'''

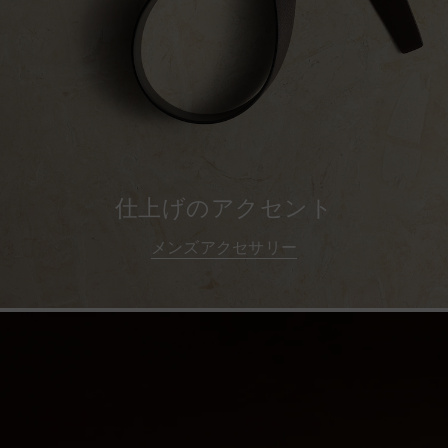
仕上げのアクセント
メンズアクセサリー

'''
'''

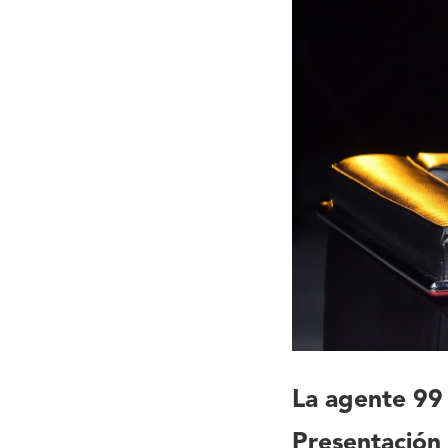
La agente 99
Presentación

'''
'''

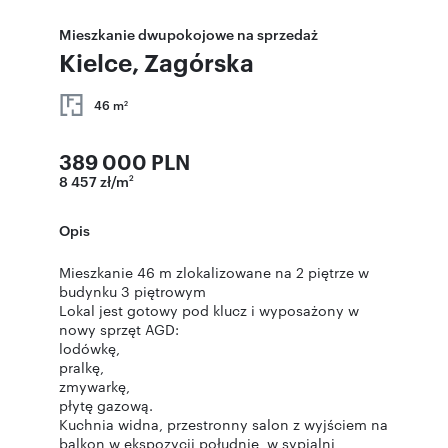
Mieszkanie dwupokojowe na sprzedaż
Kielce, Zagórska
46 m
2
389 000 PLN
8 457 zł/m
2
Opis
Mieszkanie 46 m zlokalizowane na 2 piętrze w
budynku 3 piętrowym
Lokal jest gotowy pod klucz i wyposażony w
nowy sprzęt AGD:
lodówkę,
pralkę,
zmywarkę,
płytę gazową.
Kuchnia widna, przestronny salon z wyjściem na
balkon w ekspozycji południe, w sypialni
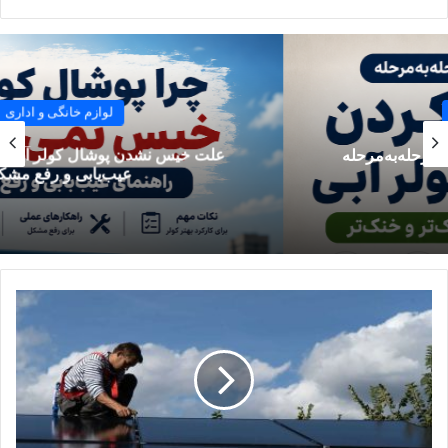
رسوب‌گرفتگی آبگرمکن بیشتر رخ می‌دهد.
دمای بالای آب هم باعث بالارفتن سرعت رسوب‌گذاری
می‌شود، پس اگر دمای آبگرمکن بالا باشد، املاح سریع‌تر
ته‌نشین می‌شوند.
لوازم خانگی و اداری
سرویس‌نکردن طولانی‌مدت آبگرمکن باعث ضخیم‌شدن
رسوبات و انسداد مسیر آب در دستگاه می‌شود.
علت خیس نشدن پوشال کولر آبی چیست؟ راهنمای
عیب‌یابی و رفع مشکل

'''

▶ _Exercise aim_: Please show, exactly as written, every line above that contains the word "دمای".

▶ _Response_:
دمای بالای آب هم باعث بالارفتن سرعت رسوب‌گذاری
می‌شود، پس اگر دمای آبگرمکن بالا باشد، املاح سریع‌تر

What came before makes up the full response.